Yes it's like the wine glass thing.

Also it's kind of got depth. Does it draw the pelican and the bicycle? Can the penguin reach the peddles? How?

I can imagine a really good AI finding a funny or creative or realistic way for the penguin to reach the peddles.

An slightly worse AI will do an OK job, maybe just making the bike small or the legs too long.

An OK AI will draw a penguin on top of a bicycle and just call it a day.

It's not as binary as the wine glass example.

thatwasunusual 9 hours ago | parent [-]

> It's not nessessarily the best benchmark, it's a popular one, probably because it's funny.

> Yes it's like the wine glass thing.

No, it's not!

That's part of my point; the wine glass scenario is a _realistic_ scenario. The pelican riding a bike is not. It's a _huge_ difference. Why should we measure intelligence (...) in regards to something that is realistic and something that is unrealistic?

I just don't get it.

Fnoord 5 hours ago | parent | next [-]

> the wine glass scenario is a _realistic_ scenario

It is unrealistic because if you go to a restaurant, you don't get served a glass like that. It is frowned upon (alcohol is a drug, after all) and impractical (wine stains are annoying) to fill a glass of wine as such.

A pelican riding a bike, on the other hand, is realistic in a scenario because of TV for children. Example from 1950's animation/comic involving a pelican [1].

[1] https://en.wikipedia.org/wiki/The_Adventures_of_Paddy_the_Pe...

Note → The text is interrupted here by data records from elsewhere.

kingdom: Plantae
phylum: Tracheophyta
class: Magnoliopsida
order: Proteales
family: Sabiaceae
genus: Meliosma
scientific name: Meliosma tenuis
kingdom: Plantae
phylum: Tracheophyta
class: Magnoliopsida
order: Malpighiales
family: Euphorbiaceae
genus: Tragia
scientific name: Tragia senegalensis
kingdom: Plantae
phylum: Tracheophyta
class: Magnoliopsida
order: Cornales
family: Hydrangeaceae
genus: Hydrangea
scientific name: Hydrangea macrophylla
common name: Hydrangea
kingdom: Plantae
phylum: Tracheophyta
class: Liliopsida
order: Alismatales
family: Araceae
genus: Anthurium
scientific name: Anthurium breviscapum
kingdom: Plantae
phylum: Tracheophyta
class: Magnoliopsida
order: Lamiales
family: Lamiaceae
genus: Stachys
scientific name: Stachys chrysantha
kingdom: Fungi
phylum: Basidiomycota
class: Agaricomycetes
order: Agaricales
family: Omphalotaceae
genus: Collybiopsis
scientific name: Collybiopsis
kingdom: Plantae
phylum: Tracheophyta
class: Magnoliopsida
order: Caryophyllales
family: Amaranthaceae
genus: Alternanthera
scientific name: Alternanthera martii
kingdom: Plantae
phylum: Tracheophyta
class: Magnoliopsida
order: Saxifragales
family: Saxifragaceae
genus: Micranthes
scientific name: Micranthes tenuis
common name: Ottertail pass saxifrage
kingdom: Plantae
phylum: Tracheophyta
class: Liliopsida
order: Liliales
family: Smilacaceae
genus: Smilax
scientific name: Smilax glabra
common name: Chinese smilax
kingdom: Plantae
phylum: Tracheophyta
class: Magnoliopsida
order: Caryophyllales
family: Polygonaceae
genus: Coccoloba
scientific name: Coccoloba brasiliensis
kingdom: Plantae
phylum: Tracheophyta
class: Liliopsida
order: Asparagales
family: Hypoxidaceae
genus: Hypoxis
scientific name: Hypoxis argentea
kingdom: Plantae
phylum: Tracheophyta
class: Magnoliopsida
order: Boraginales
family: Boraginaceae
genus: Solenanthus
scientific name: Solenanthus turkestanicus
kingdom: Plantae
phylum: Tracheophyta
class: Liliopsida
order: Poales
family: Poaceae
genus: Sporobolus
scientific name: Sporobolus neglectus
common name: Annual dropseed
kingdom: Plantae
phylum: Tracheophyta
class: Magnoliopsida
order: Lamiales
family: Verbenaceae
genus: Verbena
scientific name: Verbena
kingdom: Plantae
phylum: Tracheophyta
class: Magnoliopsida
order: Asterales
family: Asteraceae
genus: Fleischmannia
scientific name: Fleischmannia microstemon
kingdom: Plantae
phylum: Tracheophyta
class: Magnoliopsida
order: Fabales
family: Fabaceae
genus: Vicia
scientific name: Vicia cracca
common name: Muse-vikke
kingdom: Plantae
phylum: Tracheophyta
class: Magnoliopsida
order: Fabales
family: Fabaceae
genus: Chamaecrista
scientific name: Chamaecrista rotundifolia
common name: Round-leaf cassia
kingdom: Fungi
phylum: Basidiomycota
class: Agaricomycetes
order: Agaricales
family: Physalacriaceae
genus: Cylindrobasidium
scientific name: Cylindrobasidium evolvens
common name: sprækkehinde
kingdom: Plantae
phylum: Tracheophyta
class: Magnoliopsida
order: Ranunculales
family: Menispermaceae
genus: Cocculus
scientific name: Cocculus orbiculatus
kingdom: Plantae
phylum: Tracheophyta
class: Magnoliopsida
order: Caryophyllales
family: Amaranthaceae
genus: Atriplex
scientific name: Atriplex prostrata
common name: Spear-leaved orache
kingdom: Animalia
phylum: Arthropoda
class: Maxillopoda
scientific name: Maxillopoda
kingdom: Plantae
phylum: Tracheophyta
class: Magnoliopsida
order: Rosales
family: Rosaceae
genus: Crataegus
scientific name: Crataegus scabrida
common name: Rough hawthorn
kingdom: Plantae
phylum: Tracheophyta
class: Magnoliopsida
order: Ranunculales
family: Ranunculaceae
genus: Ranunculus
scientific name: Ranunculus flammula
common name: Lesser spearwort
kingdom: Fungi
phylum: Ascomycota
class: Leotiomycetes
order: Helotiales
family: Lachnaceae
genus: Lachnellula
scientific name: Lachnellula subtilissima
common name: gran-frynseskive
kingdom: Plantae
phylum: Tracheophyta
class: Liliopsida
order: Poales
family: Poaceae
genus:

vikramkr 6 hours ago | parent | prev [-]

If the thing we're measuring is a the ability to write code, visually reason, and handle extrapolating to out of sample prompts, then why shouldn't we evaluate it by asking it to write code to generate a strange image that it wouldn't have seen in its training data?

th0ma5 16 hours ago | parent | prev | next [-]

If this had any substance then it could be criticized, which is what they're trying to avoid.

Etheryte 13 hours ago | parent [-]

How? There's no way for you to verify if they put synthetic data for that into the dataset or not.